Pewnego słonecznego wiosennego poranka budziłam Młodszego wcześniej do przedszkola, bo jechali na wycieczkę. Głaszcząc go po pleckach, mówiłam komunikaty zachęcające do wstania. M. in. wspomniałam, że trzeba być na czas, bo jadą dziś z grupą do Fabryki Obwarzanka.
 
Nie wiem, czy synek był na tyle zaspany, czy nie pamiętał jedzonych w życiu wiele razy obwarzanków, czy po prostu budząc go hasłem Obwarzanek, obudziłam skojarzenie i tęsknotę za bałwankami, które uwielbia.
 
Wybieram to ostatnie, bo synek zaczął dopytywać, jakie będą te BAŁWARZANKI i czy dużo śniegu tam będzie, czy będzie mógł przynieść do domu.
 
On wstał zadowolony i ochoczo się zbierał do wyjścia. Ja organizowałam nas ze zmartwieniem w tyle głowy, jak wytłumaczyć mu, że obwarzanki, to nie bałwanki, żeby nie przeżył rozczarowania na wycieczce.
 
Uruchomiłam więc udzielanie informacji na temat bałwanków z jednej strony: że potrzebują zimy, zimna, śniegu, że teraz jest wiosna, więc by stopniały itp. Dodałam do tego z drugiej – moje ulubione przypomnienia, co to jest obwarzanek i że jedliśmy obwarzanki i na wycieczce do zoo, i do ogrodu botanicznego i że jemy jak jesteśmy w Rynku.
 
Poszedł, a ja zostałam – pierwszy raz chyba – z lekkim niepokojem, czy obwarzanek ucieszy moje dziecko.
 
Wrócił z wycieczki, dumnie dzierżąc obwarzanka zrobionego przez siebie, a o bałwanku – uff – słuch na moment zaginął.
 
Do czasu. Wczoraj przy pełnym upale synek zażyczył sobie ulepienia bałwanka. I ulepił.

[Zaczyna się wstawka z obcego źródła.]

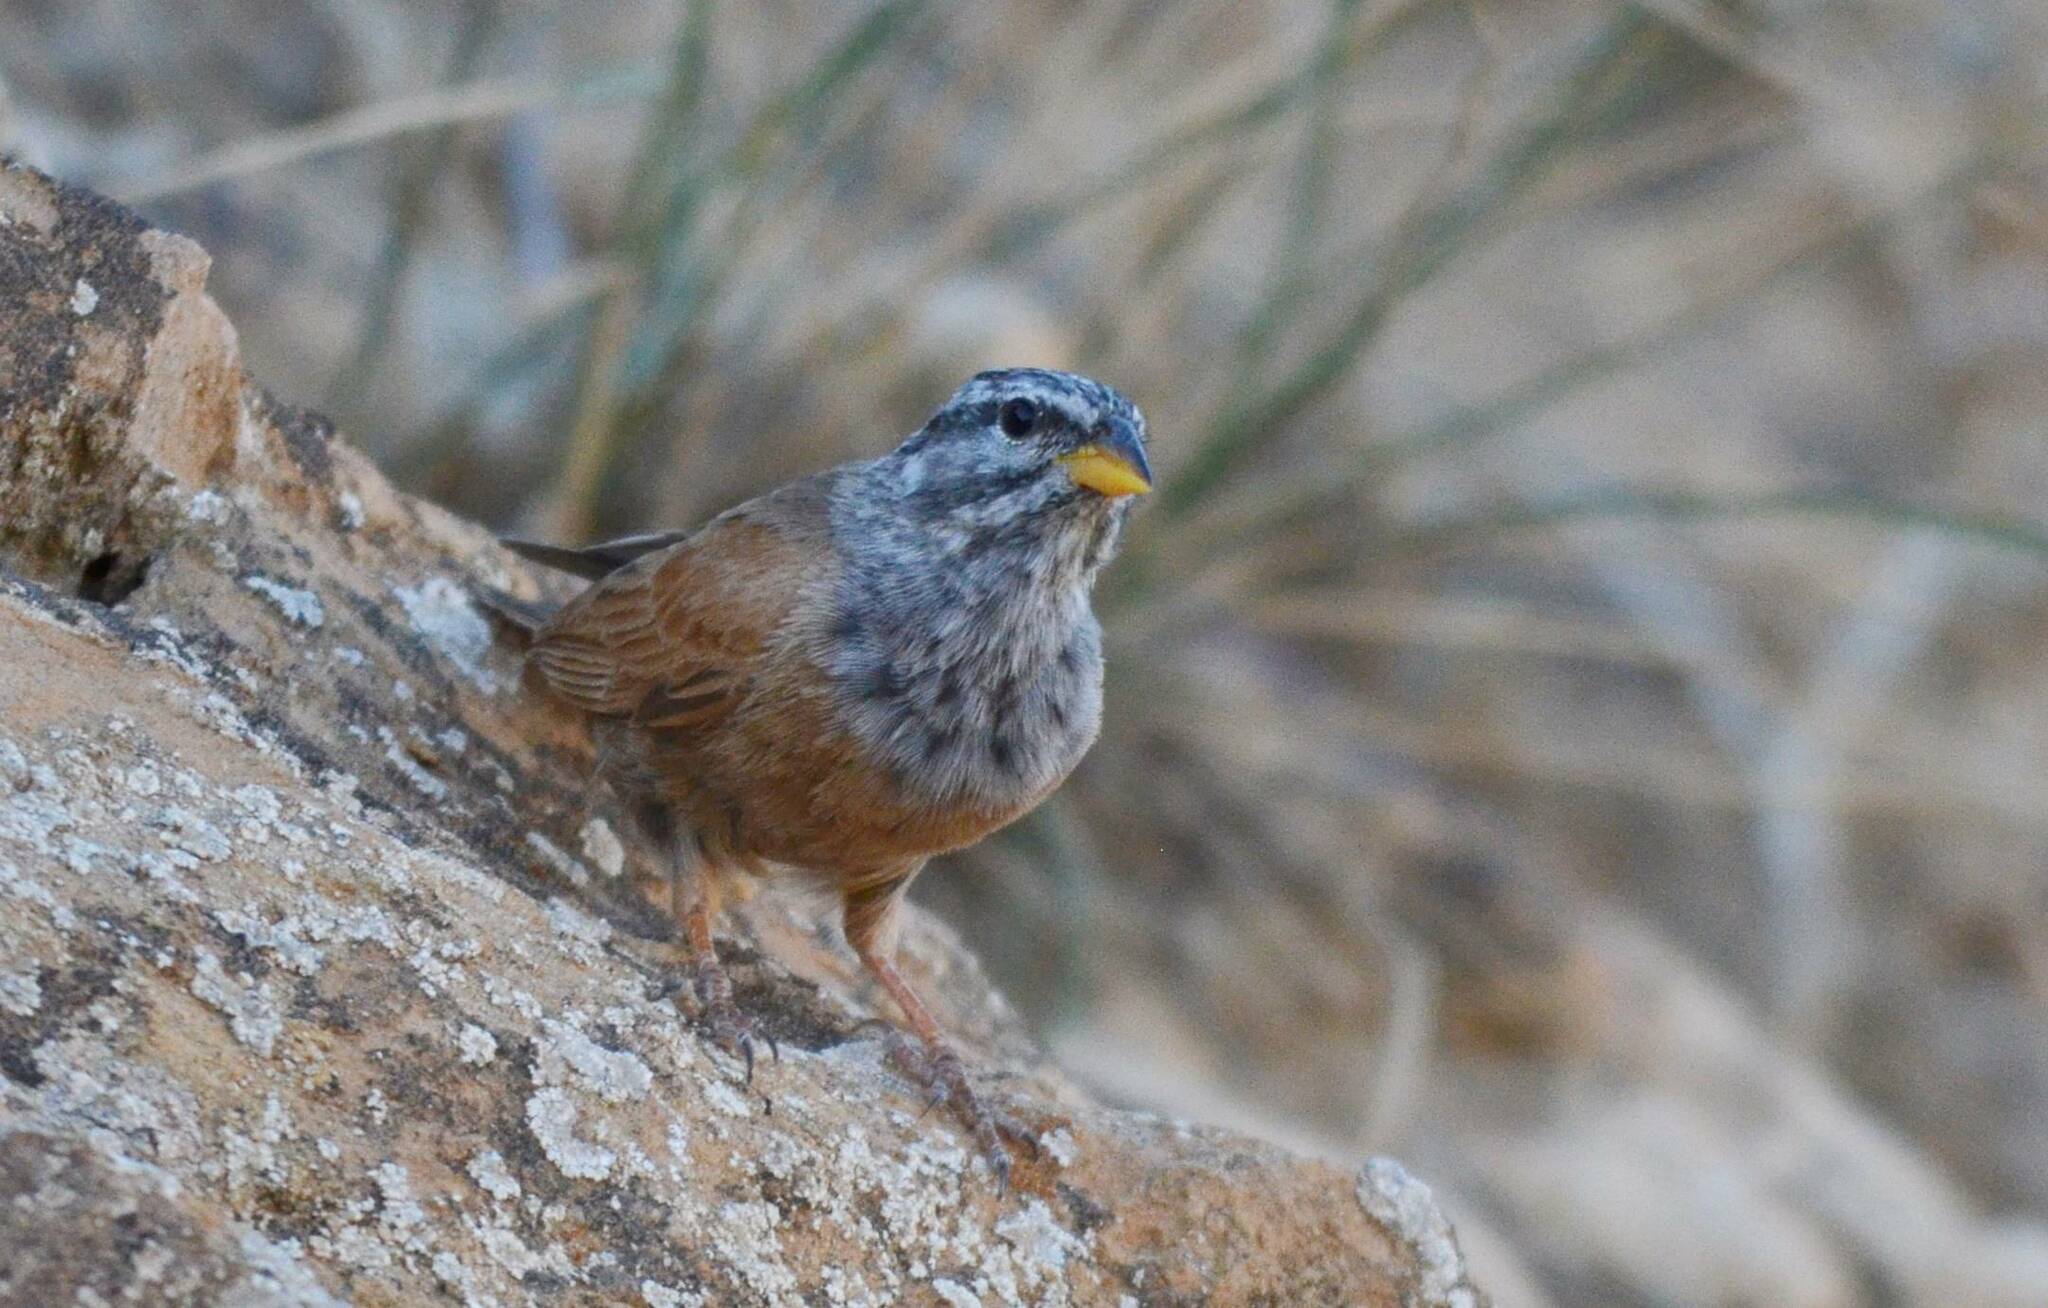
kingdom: Animalia
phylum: Chordata
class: Aves
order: Passeriformes
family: Emberizidae
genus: Emberiza
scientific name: Emberiza sahari
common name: House bunting
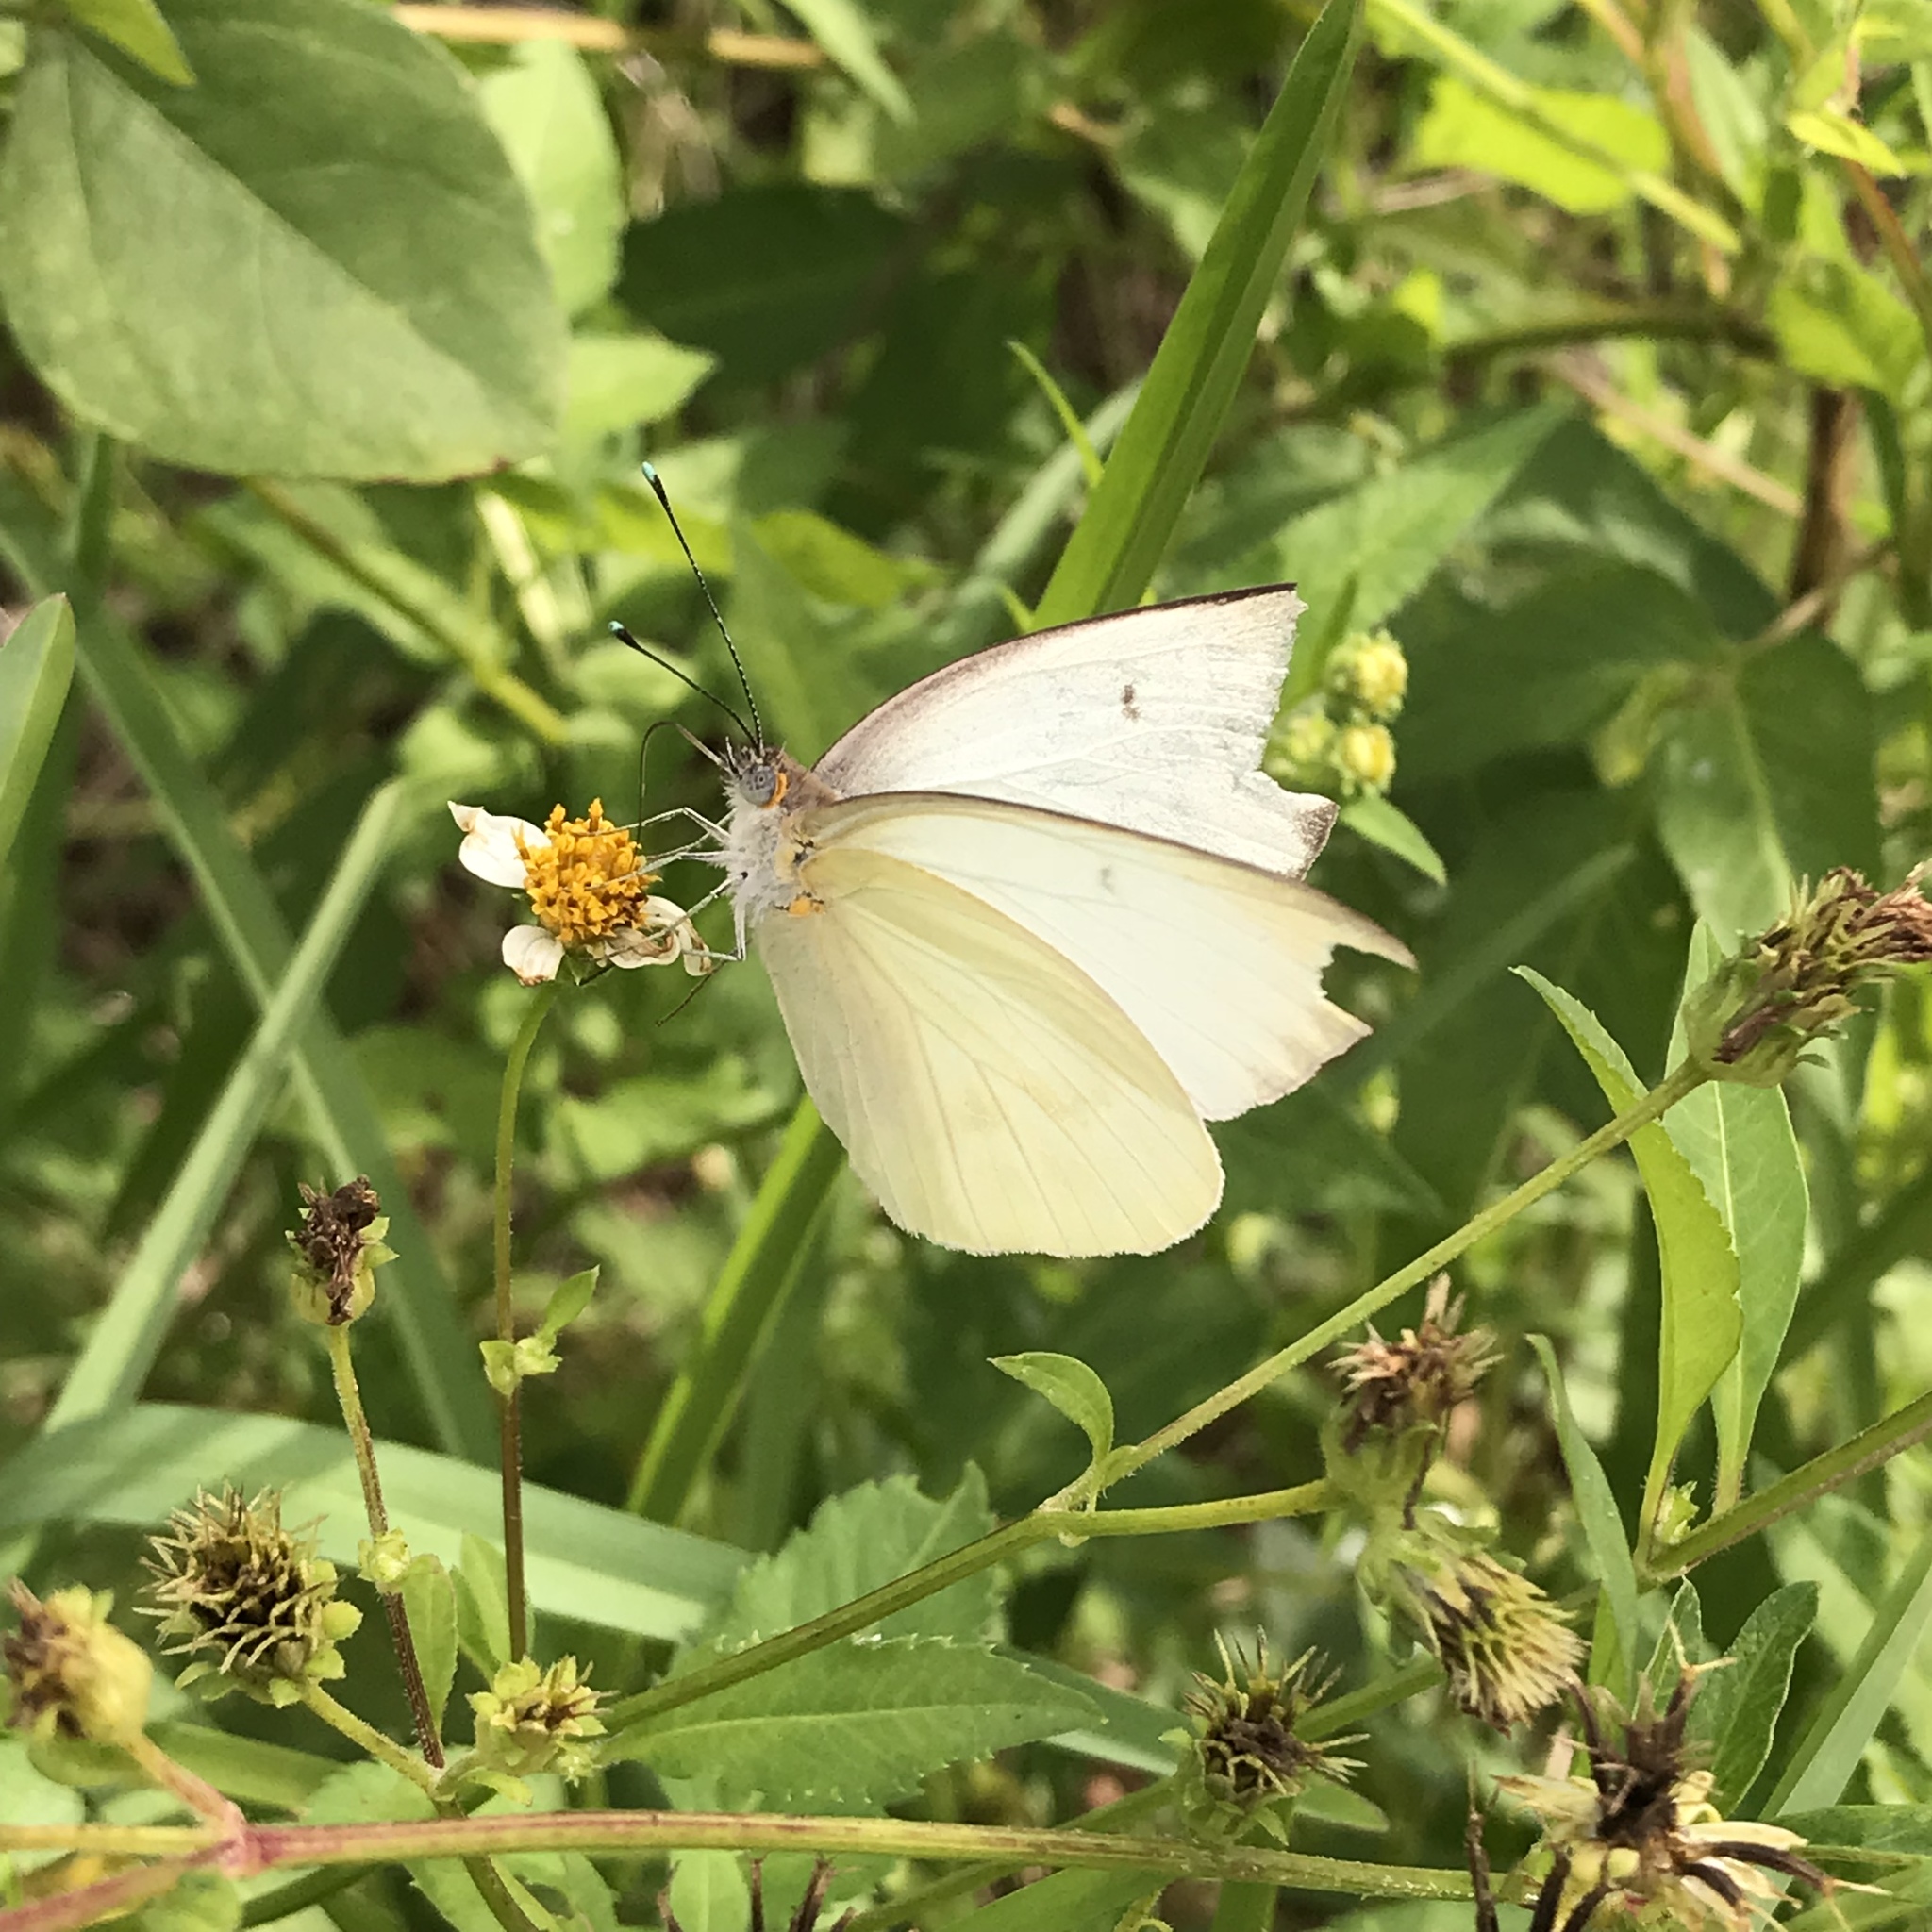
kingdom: Animalia
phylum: Arthropoda
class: Insecta
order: Lepidoptera
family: Pieridae
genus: Ascia
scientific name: Ascia monuste
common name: Great southern white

Oczy i nos – na synka życzenie – wycięłam z marchewki, ręce z ziemniaka.
Kto powiedział, że nie ma wiosennych bałwanków?
Zielony bałwanek z castoliny gości u mnie na biurku.
 
Co chcę tym wpisem przekazać? Najważniejsze, żeby nie odbierać nadziei i pielęgnować miłość nie tylko do bałwanków, ale wszystkich innych dziecięcych nietypowych zamiłowań i pasji. Gdy jest się dzieckiem na wszystko jest sezon.